• _Extracted information_
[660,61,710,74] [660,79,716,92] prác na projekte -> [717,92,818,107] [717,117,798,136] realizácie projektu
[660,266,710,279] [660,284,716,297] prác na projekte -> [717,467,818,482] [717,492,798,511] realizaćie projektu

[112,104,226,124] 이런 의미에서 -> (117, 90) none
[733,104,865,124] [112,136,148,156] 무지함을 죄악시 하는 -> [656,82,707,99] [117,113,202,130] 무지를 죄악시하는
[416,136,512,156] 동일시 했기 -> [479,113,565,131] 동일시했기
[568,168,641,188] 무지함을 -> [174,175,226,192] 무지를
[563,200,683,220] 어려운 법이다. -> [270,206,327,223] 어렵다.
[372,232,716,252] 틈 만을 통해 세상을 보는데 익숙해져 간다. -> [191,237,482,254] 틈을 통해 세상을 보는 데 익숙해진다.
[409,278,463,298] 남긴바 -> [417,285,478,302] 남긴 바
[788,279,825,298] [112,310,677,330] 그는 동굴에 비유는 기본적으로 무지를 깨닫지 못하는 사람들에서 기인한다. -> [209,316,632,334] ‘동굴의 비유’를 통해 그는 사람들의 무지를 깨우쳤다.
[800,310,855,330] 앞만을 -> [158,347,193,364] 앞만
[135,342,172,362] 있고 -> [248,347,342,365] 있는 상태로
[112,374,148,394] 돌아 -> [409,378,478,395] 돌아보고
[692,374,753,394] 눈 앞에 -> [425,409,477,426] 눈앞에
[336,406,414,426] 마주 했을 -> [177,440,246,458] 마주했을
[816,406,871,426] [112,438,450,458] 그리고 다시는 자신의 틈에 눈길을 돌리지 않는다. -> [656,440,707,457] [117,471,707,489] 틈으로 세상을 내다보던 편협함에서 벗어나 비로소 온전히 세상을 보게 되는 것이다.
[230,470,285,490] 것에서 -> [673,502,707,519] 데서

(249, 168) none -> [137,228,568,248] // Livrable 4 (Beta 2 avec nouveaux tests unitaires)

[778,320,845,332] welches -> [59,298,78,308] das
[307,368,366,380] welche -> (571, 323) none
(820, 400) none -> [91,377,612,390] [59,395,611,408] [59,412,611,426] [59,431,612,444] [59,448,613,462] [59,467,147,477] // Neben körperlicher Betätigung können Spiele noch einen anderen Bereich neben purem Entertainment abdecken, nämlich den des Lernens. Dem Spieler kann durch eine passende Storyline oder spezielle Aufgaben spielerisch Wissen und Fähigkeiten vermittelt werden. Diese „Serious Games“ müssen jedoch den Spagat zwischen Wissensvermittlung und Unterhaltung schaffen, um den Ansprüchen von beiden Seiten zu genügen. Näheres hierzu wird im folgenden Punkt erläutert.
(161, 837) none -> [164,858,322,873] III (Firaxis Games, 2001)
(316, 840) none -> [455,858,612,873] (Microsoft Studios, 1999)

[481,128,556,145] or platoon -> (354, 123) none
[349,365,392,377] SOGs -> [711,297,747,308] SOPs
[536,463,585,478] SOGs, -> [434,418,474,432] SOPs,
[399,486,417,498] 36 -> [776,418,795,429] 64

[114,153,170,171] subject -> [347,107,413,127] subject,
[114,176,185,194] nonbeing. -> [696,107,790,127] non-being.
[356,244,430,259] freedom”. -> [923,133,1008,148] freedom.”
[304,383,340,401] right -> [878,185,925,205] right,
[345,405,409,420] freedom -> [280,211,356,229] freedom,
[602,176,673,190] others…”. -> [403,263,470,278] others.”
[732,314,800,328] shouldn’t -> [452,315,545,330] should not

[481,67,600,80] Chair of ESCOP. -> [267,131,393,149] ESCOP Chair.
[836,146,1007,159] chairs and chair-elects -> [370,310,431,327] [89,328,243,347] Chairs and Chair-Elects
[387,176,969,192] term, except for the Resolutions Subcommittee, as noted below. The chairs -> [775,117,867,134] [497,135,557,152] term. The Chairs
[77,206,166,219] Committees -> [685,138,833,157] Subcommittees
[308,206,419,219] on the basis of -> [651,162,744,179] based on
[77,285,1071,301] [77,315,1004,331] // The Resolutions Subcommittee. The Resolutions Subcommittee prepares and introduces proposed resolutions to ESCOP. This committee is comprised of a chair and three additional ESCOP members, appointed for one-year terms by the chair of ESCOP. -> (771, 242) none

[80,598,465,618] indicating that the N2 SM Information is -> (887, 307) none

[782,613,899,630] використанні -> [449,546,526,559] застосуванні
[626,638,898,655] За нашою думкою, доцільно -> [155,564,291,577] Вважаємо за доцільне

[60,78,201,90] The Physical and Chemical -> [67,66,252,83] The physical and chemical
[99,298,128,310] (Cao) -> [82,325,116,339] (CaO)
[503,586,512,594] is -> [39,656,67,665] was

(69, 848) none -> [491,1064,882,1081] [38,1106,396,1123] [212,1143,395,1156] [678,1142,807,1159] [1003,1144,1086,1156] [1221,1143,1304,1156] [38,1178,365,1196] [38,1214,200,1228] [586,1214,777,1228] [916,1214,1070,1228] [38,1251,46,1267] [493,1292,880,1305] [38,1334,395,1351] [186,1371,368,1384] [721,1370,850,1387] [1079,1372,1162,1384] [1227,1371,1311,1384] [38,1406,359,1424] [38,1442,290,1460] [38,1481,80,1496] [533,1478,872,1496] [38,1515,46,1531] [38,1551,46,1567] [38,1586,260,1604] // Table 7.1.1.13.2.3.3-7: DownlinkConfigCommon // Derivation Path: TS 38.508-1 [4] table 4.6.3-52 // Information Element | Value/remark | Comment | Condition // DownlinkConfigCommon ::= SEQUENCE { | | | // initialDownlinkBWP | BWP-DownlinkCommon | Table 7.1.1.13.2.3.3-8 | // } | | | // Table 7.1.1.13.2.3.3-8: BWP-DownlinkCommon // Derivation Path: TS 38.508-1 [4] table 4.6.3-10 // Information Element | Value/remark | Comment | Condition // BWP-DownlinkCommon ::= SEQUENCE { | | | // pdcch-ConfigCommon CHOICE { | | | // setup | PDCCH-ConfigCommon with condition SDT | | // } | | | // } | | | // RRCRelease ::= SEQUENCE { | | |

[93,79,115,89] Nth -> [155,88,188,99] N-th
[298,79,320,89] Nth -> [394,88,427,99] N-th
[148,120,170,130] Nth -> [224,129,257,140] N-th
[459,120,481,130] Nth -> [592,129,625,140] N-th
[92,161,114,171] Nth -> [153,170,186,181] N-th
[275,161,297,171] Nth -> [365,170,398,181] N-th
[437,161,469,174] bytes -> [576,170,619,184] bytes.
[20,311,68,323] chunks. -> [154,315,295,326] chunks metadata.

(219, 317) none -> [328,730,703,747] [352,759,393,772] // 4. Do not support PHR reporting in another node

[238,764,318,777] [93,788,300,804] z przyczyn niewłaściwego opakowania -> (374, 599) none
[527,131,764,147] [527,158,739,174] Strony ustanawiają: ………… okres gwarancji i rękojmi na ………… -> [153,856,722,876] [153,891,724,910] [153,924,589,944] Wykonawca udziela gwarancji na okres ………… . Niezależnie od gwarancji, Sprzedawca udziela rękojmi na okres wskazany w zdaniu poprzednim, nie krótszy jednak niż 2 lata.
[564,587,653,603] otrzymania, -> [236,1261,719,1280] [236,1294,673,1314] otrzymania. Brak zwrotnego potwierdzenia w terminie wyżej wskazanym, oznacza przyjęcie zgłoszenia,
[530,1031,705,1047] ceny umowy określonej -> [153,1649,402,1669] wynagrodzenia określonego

• _The problem_
Could you set down each entry above word for word?

• _Problem solution_
[660,61,710,74] [660,79,716,92] prác na projekte -> [717,92,818,107] [717,117,798,136] realizácie projektu
[660,266,710,279] [660,284,716,297] prác na projekte -> [717,467,818,482] [717,492,798,511] realizaćie projektu

[112,104,226,124] 이런 의미에서 -> (117, 90) none
[733,104,865,124] [112,136,148,156] 무지함을 죄악시 하는 -> [656,82,707,99] [117,113,202,130] 무지를 죄악시하는
[416,136,512,156] 동일시 했기 -> [479,113,565,131] 동일시했기
[568,168,641,188] 무지함을 -> [174,175,226,192] 무지를
[563,200,683,220] 어려운 법이다. -> [270,206,327,223] 어렵다.
[372,232,716,252] 틈 만을 통해 세상을 보는데 익숙해져 간다. -> [191,237,482,254] 틈을 통해 세상을 보는 데 익숙해진다.
[409,278,463,298] 남긴바 -> [417,285,478,302] 남긴 바
[788,279,825,298] [112,310,677,330] 그는 동굴에 비유는 기본적으로 무지를 깨닫지 못하는 사람들에서 기인한다. -> [209,316,632,334] ‘동굴의 비유’를 통해 그는 사람들의 무지를 깨우쳤다.
[800,310,855,330] 앞만을 -> [158,347,193,364] 앞만
[135,342,172,362] 있고 -> [248,347,342,365] 있는 상태로
[112,374,148,394] 돌아 -> [409,378,478,395] 돌아보고
[692,374,753,394] 눈 앞에 -> [425,409,477,426] 눈앞에
[336,406,414,426] 마주 했을 -> [177,440,246,458] 마주했을
[816,406,871,426] [112,438,450,458] 그리고 다시는 자신의 틈에 눈길을 돌리지 않는다. -> [656,440,707,457] [117,471,707,489] 틈으로 세상을 내다보던 편협함에서 벗어나 비로소 온전히 세상을 보게 되는 것이다.
[230,470,285,490] 것에서 -> [673,502,707,519] 데서

(249, 168) none -> [137,228,568,248] // Livrable 4 (Beta 2 avec nouveaux tests unitaires)

[778,320,845,332] welches -> [59,298,78,308] das
[307,368,366,380] welche -> (571, 323) none
(820, 400) none -> [91,377,612,390] [59,395,611,408] [59,412,611,426] [59,431,612,444] [59,448,613,462] [59,467,147,477] // Neben körperlicher Betätigung können Spiele noch einen anderen Bereich neben purem Entertainment abdecken, nämlich den des Lernens. Dem Spieler kann durch eine passende Storyline oder spezielle Aufgaben spielerisch Wissen und Fähigkeiten vermittelt werden. Diese „Serious Games“ müssen jedoch den Spagat zwischen Wissensvermittlung und Unterhaltung schaffen, um den Ansprüchen von beiden Seiten zu genügen. Näheres hierzu wird im folgenden Punkt erläutert.
(161, 837) none -> [164,858,322,873] III (Firaxis Games, 2001)
(316, 840) none -> [455,858,612,873] (Microsoft Studios, 1999)

[481,128,556,145] or platoon -> (354, 123) none
[349,365,392,377] SOGs -> [711,297,747,308] SOPs
[536,463,585,478] SOGs, -> [434,418,474,432] SOPs,
[399,486,417,498] 36 -> [776,418,795,429] 64

[114,153,170,171] subject -> [347,107,413,127] subject,
[114,176,185,194] nonbeing. -> [696,107,790,127] non-being.
[356,244,430,259] freedom”. -> [923,133,1008,148] freedom.”
[304,383,340,401] right -> [878,185,925,205] right,
[345,405,409,420] freedom -> [280,211,356,229] freedom,
[602,176,673,190] others…”. -> [403,263,470,278] others.”
[732,314,800,328] shouldn’t -> [452,315,545,330] should not

[481,67,600,80] Chair of ESCOP. -> [267,131,393,149] ESCOP Chair.
[836,146,1007,159] chairs and chair-elects -> [370,310,431,327] [89,328,243,347] Chairs and Chair-Elects
[387,176,969,192] term, except for the Resolutions Subcommittee, as noted below. The chairs -> [775,117,867,134] [497,135,557,152] term. The Chairs
[77,206,166,219] Committees -> [685,138,833,157] Subcommittees
[308,206,419,219] on the basis of -> [651,162,744,179] based on
[77,285,1071,301] [77,315,1004,331] // The Resolutions Subcommittee. The Resolutions Subcommittee prepares and introduces proposed resolutions to ESCOP. This committee is comprised of a chair and three additional ESCOP members, appointed for one-year terms by the chair of ESCOP. -> (771, 242) none

[80,598,465,618] indicating that the N2 SM Information is -> (887, 307) none

[782,613,899,630] використанні -> [449,546,526,559] застосуванні
[626,638,898,655] За нашою думкою, доцільно -> [155,564,291,577] Вважаємо за доцільне

[60,78,201,90] The Physical and Chemical -> [67,66,252,83] The physical and chemical
[99,298,128,310] (Cao) -> [82,325,116,339] (CaO)
[503,586,512,594] is -> [39,656,67,665] was

(69, 848) none -> [491,1064,882,1081] [38,1106,396,1123] [212,1143,395,1156] [678,1142,807,1159] [1003,1144,1086,1156] [1221,1143,1304,1156] [38,1178,365,1196] [38,1214,200,1228] [586,1214,777,1228] [916,1214,1070,1228] [38,1251,46,1267] [493,1292,880,1305] [38,1334,395,1351] [186,1371,368,1384] [721,1370,850,1387] [1079,1372,1162,1384] [1227,1371,1311,1384] [38,1406,359,1424] [38,1442,290,1460] [38,1481,80,1496] [533,1478,872,1496] [38,1515,46,1531] [38,1551,46,1567] [38,1586,260,1604] // Table 7.1.1.13.2.3.3-7: DownlinkConfigCommon // Derivation Path: TS 38.508-1 [4] table 4.6.3-52 // Information Element | Value/remark | Comment | Condition // DownlinkConfigCommon ::= SEQUENCE { | | | // initialDownlinkBWP | BWP-DownlinkCommon | Table 7.1.1.13.2.3.3-8 | // } | | | // Table 7.1.1.13.2.3.3-8: BWP-DownlinkCommon // Derivation Path: TS 38.508-1 [4] table 4.6.3-10 // Information Element | Value/remark | Comment | Condition // BWP-DownlinkCommon ::= SEQUENCE { | | | // pdcch-ConfigCommon CHOICE { | | | // setup | PDCCH-ConfigCommon with condition SDT | | // } | | | // } | | | // RRCRelease ::= SEQUENCE { | | |

[93,79,115,89] Nth -> [155,88,188,99] N-th
[298,79,320,89] Nth -> [394,88,427,99] N-th
[148,120,170,130] Nth -> [224,129,257,140] N-th
[459,120,481,130] Nth -> [592,129,625,140] N-th
[92,161,114,171] Nth -> [153,170,186,181] N-th
[275,161,297,171] Nth -> [365,170,398,181] N-th
[437,161,469,174] bytes -> [576,170,619,184] bytes.
[20,311,68,323] chunks. -> [154,315,295,326] chunks metadata.

(219, 317) none -> [328,730,703,747] [352,759,393,772] // 4. Do not support PHR reporting in another node

[238,764,318,777] [93,788,300,804] z przyczyn niewłaściwego opakowania -> (374, 599) none
[527,131,764,147] [527,158,739,174] Strony ustanawiają: ………… okres gwarancji i rękojmi na ………… -> [153,856,722,876] [153,891,724,910] [153,924,589,944] Wykonawca udziela gwarancji na okres ………… . Niezależnie od gwarancji, Sprzedawca udziela rękojmi na okres wskazany w zdaniu poprzednim, nie krótszy jednak niż 2 lata.
[564,587,653,603] otrzymania, -> [236,1261,719,1280] [236,1294,673,1314] otrzymania. Brak zwrotnego potwierdzenia w terminie wyżej wskazanym, oznacza przyjęcie zgłoszenia,
[530,1031,705,1047] ceny umowy określonej -> [153,1649,402,1669] wynagrodzenia określonego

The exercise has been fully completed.